In our view, the nature of record, the area of commerce in which a commercial entity is involved and the presence of the conditions described above that must be found to characterize records as trade secrets would be the factors used to determine the extent to which disclosure would “cause substantial injury to the competitive position” of a commercial enterprise. Therefore, the proper assertion of §87(2)(d) would be dependent upon the facts and, again, the effect of disclosure upon the competitive position of the entity to which the records relate.
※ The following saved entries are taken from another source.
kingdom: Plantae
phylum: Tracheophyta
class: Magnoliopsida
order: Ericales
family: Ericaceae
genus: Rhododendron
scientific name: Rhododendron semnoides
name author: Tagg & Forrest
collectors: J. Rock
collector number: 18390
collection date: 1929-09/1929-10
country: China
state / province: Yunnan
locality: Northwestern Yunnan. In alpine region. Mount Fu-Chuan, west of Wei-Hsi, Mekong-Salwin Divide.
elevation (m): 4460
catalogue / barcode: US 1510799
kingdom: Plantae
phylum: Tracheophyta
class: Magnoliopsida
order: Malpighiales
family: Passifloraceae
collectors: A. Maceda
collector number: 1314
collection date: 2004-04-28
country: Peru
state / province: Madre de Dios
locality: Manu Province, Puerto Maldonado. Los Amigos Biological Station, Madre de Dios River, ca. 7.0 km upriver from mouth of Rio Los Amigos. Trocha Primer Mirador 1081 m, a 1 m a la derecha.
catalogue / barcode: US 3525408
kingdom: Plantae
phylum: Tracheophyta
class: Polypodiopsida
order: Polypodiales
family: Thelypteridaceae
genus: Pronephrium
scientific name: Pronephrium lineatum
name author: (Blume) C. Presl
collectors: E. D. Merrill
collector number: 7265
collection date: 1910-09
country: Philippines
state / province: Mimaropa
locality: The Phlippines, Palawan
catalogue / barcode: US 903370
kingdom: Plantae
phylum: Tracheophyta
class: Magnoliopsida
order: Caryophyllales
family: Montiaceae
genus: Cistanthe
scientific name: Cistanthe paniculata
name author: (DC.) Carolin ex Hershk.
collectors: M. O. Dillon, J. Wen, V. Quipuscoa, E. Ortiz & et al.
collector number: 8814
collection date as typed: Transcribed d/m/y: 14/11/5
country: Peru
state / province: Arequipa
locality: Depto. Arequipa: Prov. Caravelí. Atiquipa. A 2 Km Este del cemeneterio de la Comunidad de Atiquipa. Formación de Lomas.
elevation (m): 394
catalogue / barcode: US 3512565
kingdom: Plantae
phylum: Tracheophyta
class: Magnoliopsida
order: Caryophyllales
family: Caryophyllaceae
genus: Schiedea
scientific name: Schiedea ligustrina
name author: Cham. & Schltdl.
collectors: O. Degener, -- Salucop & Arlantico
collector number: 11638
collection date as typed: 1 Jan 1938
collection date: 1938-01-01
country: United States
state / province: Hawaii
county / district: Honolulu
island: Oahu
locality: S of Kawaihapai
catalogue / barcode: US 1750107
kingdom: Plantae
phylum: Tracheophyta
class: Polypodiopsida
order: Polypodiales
Of possible relevance to the analysis is a decision rendered by the Court of Appeals, which, for the first time, considered the phrase “substantial competitive injury” in Encore College Bookstores, Inc. v. Auxiliary Service Corporation of the State University of New York at Farmingdale, (639 NYS2d 990, 87 NY2d 410 ). In that decision, the Court reviewed the legislative history of the Freedom of Information Law as it pertains to §87(2)(d), and due to the analogous nature of equivalent exception in the federal Freedom of Information Act (5 U.S.C. §552), it relied in part upon federal judicial precedent.
In its discussion of the issue, the Court stated that:
“FOIL fails to define substantial competitive injury. Nor has this Court previously interpreted the statutory phrase. FOIA, however, contains a similar exemption for ‘commercial or financial information obtained from a person and privileged or confidential’ (see, 5 USC § 552[b]). Commercial information, moreover, is ‘confidential’ if it would impair the government’s ability to obtain necessary information in the future or cause ‘substantial harm to the competitive position’ of the person from whom the information was obtained…”
“As established in Worthington Compressors v Costle (662 F2d 45, 51 [DC Cir]), whether ‘substantial competitive harm’ exists for purposes of FOIA’s exemption for commercial information turns on the commercial value of the requested information to competitors and the cost of acquiring it through other means. Because the submitting business can suffer competitive harm only if the desired material has commercial value to its competitors, courts must consider how valuable the information will be to the competing business, as well as the resultant damage to the submitting enterprise...” (Id., 419-420).
Lastly, it is reiterated that the courts, and particularly the Court of Appeals, have clearly confirmed that in order to meet the burden of proof in denying access to records, agencies must provide “persuasive evidence” that disclosure would cause the harm envisioned by an exception to rights of access. With specific respect to §87(2)(d). It was determined that a “speculative conclusion that disclosure might potentially cause harm” (Markowitz v. Serio, 11 NY3d 43, 51, 862 NYS2d 833 ) is insufficient to meet the burden of proof.
In an effort to encourage ITS to reconsider its determination, a copy of this opinion will be sent to its FOIL Appeals Officer.
I hope that I have been of assistance.